The successful candidate will ensure the QC Micro department operates in a safe, efficient and compliant manner and deliver to the needs of our customers.

Main Activities/Tasks

• Compilation of Standard Operation Procedure, Method of Analysis, Equipment Qualification Test Protocols, Reports, Raw Material Specifications, and Finished Product Specifications in accordance with GMP.
• Review and approval of logbooks ensuring compliance to GMP
• Trending and reporting of analytical data and generation of key KPI’s
• Preparing for and participation in regulatory and customer audits.
• Assist investigations into OOS & OOT results and determination of root cause.
• Reading and recording of test results.
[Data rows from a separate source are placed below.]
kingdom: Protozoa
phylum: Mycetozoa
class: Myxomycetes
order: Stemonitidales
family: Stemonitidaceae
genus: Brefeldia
Approval of analytical data.
• Assist in the training of staff in new and existing techniques.
• Ensure that adequate stocks of all laboratory consumables are available.
• Raising, investigating and closing change controls, deviations and other key QMS parameters
• Management of computerised systems within the department, from introduction, qualification and completion of ongoing review.
• Perform monthly backup and data archive for the computerised system.
• Completion of periodic reviews and oversight of standalone computer system requirements
• Champion adherence to Health and Safety requirements and drive a culture of improvement within the laboratory.
• Identify and deliver projects that lead to improved compliance (Quality and EHS) and efficiency gains.
• Maintain a CAPEX forecast plan.
• Any other duties as deemed necessary by management.

Essential Criteria:

• Possess a degree in a science related discipline OR have a minimum of 2 years relevant experience in a laboratory.
• Possess good communication skills, written and oral as demonstrated on their application form and at interview.
• Demonstrate good organisational skills, be flexible, motivated, and willing to work shift patterns when necessary.
• Demonstrate the ability to work as part of a busy team as well as working on own initiative.

Desirable Criteria:

• Use of Quality Management Software like Trackwise for the creation and closure of deviation and change controls.
• Experience of computer system validation (csv) requirements throughout the whole system lifecycle.
• Practical knowledge of laboratory instrumentation and microbiology analytical methods.
• Experience in training other analysts

Duration: Permanent

Location: Newry

Additional Information:

• Applicants should be able to provide proof that they have a right to work in the UK at the time of their application. Applicants who are unable to provide this proof will not be considered.
• We regret that applications received after the closing date and time will not be accepted.
• We are unable to sponsor or take over sponsorship of a Visa at this time.
• This role is based on a site that produces penicillin and as such, would not be suitable for those with a penicillin allergy.

Contact: recruitment@norbrook.co.uk

Norbook Laboratories Limited employs a workforce with members of all sections of the community and is committed to appointing people purely on the basis of merit. In accordance with our equal opportunities policy, we would particularly like to welcome applicants from the Protestant Community.